- [Task directions]:
Repeat exactly the lines from the start of the entries below through the line containing "ad befestigen und". Omit the rest.

- [Data under study]:
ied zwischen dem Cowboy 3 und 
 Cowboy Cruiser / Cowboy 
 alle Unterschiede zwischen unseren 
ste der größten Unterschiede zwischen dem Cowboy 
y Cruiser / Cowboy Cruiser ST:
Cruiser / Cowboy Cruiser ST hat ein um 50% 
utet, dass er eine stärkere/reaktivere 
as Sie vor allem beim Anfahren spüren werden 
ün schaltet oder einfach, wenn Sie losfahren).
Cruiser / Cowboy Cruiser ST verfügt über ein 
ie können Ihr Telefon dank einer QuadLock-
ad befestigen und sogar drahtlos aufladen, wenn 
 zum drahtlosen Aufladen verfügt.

- [Exercise result]:
ied zwischen dem Cowboy 3 und 
 Cowboy Cruiser / Cowboy 
 alle Unterschiede zwischen unseren 
ste der größten Unterschiede zwischen dem Cowboy 
y Cruiser / Cowboy Cruiser ST:
Cruiser / Cowboy Cruiser ST hat ein um 50% 
utet, dass er eine stärkere/reaktivere 
as Sie vor allem beim Anfahren spüren werden 
ün schaltet oder einfach, wenn Sie losfahren).
Cruiser / Cowboy Cruiser ST verfügt über ein 
ie können Ihr Telefon dank einer QuadLock-
ad befestigen und sogar drahtlos aufladen, wenn 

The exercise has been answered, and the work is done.